Tujuh Tips Memilih Tabir Surya Terbaik

Ilustrasi sunblock.
Sumber :
  • Pixabay

VIVA.co.id –  Ahli dermatologi merekomendasikan untuk memakai tabir surya saat cuaca hujan maupun cerah. Namun sangat dianjurkan penggunaannya saat musim panas, karena Anda akan menghabiskan banyak waktu berada di luar rumah.

Sayangnya, memilih tabir surya terbaik untuk kulit, kadang cukup sulit dan membingungkan untuk dilakukan. Dan perlu Anda ketahui bahwa banyak tabir surya yang tidak memenuhi kebutuhan kulit.

Berikut ini tujuh tips memilih tabir surya yang tepat agar bisa melindungi kulit Anda dengan baik, berdasarkan rekomendasi Today.

1. SPF

Gunakan tabir surya dengan SPF 40 plus sebagai patokan dan terapkan sesuai dengan kebutuhan untuk membantu mengurangi potensi kemerahan, kulit terbakar, keriput, bintik-bintik, kulit kendur dan, kanker kulit.

"SPF adalah singkatan dari faktor perlindungan matahari dan merupakan ukuran umum seberapa baik tabir surya dapat menjaga kulit Anda dari kerusakan akibat sinar matahari.
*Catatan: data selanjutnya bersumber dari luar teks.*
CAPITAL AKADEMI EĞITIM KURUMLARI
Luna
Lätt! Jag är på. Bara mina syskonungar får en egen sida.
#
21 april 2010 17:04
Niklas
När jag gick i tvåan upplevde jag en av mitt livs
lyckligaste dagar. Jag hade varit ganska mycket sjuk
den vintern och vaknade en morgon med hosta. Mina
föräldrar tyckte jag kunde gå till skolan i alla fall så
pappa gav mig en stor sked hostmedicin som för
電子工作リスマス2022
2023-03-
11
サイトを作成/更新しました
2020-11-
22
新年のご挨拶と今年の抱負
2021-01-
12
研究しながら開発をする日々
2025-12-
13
SPF 50 memblokir 98 persen bahaya sinar matahari menyerang kulit Anda,," kata Kepala Editor Today Style, Casey Johnston.

Pastikan bahwa tabir surya tersebut dapat melindungi dari sinar UVA dan UVB. Sinar UVB dapat menyebabkan kulit terbakar, dan UVA dapat menyebabkan kerusakan jangka panjang seperti keriput. Kedua sinar ini dapat menyebabkan kanker kulit, sehingga penting untuk memilih tabir surya yang dapat memblokir sinar UVA dan UVB.

2. Cara mengapilkasikan

Menurut dermatologists The Sweethome, Anda harus mengaplikasikan sekitar satu ons tabir surya setiap jam ketika berada di luar ruangan. Menurut penelitian, kebanyakan dari kita hanya menggunakan sekitar seperempat hingga setengah dari yang dibutuhkan.
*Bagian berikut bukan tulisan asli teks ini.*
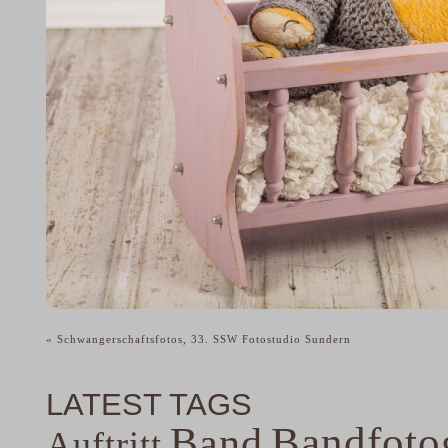
«
Schwangerschaftsfotos, 33. SSW Fotostudio Sundern
LATEST TAGS
Band
Bandfoto
Auftritt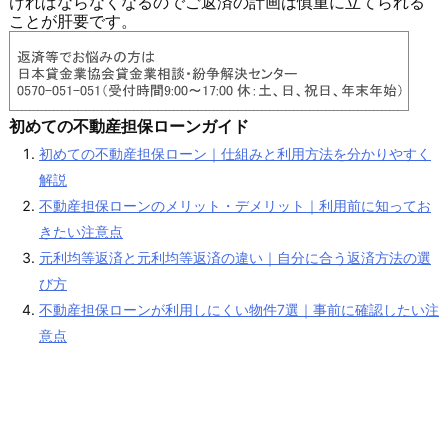
ければならなくなるのでご返済の計画は慎重に立てられる
ことが肝要です。
初めての不動産担保ローンガイド
初めての不動産担保ローン｜仕組みと利用方法を分かりやすく
解説
不動産担保ローンのメリット・デメリット｜利用前に知ってお
きたい注意点
元利均等返済と元利均等返済の違い｜自分に合う返済方法の選
び方
不動産担保ローンが利用しにくい物件7選｜事前に確認したい注
意点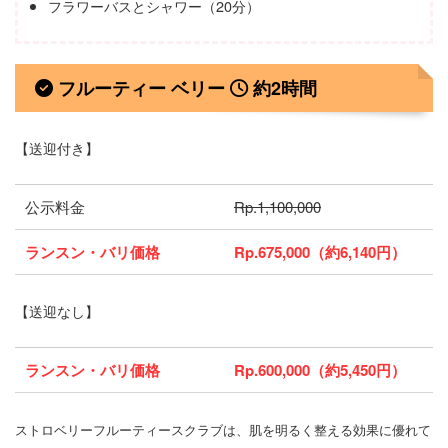
フラワーバスとシャワー（20分）
フルーティー ベリー
約2時間
【送迎付き】
公示料金
Rp.1,100,000
ランスン・バリ価格
Rp.675,000（約6,140円）
【送迎なし】
ランスン・バリ価格
Rp.600,000（約5,450円）
ストロベリーフルーティースクラブは、肌を明るく整える効果に優れて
Anda juga harus menerapkan tabir surya setidaknya 30 menit sebelum pergi ke luar, kemudian ulangi setiap jam serta setelah berenang dan berkeringat.

3. Bahan

Ada dua formula utama tabir surya di pasaran, physical dan chemical. Bahkan beberapa perusahaan menawarkan versi hybrid dari keduanya.

Johnston menjelaskan, secara umum, physical sunscreen dengan kandungan zinc oxide dan titanium oksida akan memberi tampilan lebih putih pada kulit. Sementara chemical sunscreens mengandung oxybenzone dan avobenzone, biasanya kering dan lebih halus.